Posts Tagged ‘Lay Bare Recordings’

Lay Bare Recordings – 9th May 2026

Christopher Nosnibor

One may be inclined to jest that a release like this should carry a warning – but the joke falls flat when technically, it does: the notes which accompany the release on Bandcamp sets the scene for the debut EP from Dutch experimentalists of A Plague of Lighthouse Keepers thus:

Whilst most drone-metal outfits focus on creating atmosphere by composing ambient compositions with tremendous power and volume, the Lighthouse Keepers use more traditional doom/sludge metal as a starting point and explore its differences and similarities with genres such as free jazz, raga, noise and classical minimalism.

Elsewhere, they’re described as sounding like ‘a disturbed lovechild of OM, Sumac, Swans, Miles Davis, and Pandit Pran Nath, combining lengthy improvisations with ear-shattering explosions of intensity’. How could a lovechild of that lot be anything but disturbed?

### [Problem 1]
Translate this sentence from the review of A Plague of Lighthouse Keepers into Spanish: "How could a lovechild of that lot be anything but disturbed?"
### [Problem 2]
The review of A Plague of Lighthouse Keepers quotes a description of the band as a "disturbed lovechild" of several artists. Name every artist in that description.
### [Problem 3]
Print the part of the review of A Plague of Lighthouse Keepers that starts at "Christopher Nosnibor" and ends at "anything but disturbed?".

### [Information shown]
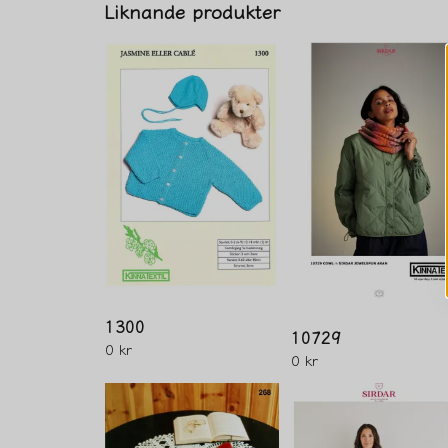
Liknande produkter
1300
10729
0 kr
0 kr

--

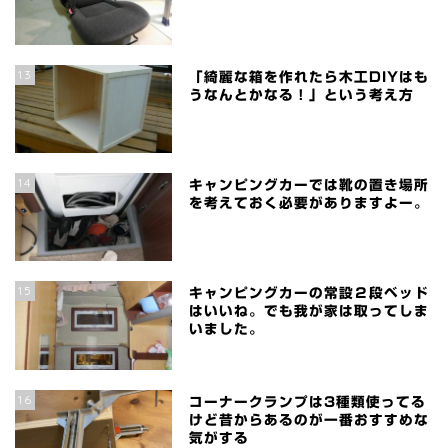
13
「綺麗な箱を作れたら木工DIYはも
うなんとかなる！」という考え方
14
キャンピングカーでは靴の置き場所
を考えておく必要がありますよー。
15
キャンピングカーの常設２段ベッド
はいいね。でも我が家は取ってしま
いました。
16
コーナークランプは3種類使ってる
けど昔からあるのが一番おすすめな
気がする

### [Task solution 1]
¿Cómo podría un hijo del amor de semejante grupo ser otra cosa que perturbado?

### [Task solution 2]
OM, Sumac, Swans, Miles Davis, Pandit Pran Nath

### [Task solution 3]
Christopher Nosnibor

One may be inclined to jest that a release like this should carry a warning – but the joke falls flat when technically, it does: the notes which accompany the release on Bandcamp sets the scene for the debut EP from Dutch experimentalists of A Plague of Lighthouse Keepers thus:

Whilst most drone-metal outfits focus on creating atmosphere by composing ambient compositions with tremendous power and volume, the Lighthouse Keepers use more traditional doom/sludge metal as a starting point and explore its differences and similarities with genres such as free jazz, raga, noise and classical minimalism.

Elsewhere, they’re described as sounding like ‘a disturbed lovechild of OM, Sumac, Swans, Miles Davis, and Pandit Pran Nath, combining lengthy improvisations with ear-shattering explosions of intensity’. How could a lovechild of that lot be anything but disturbed?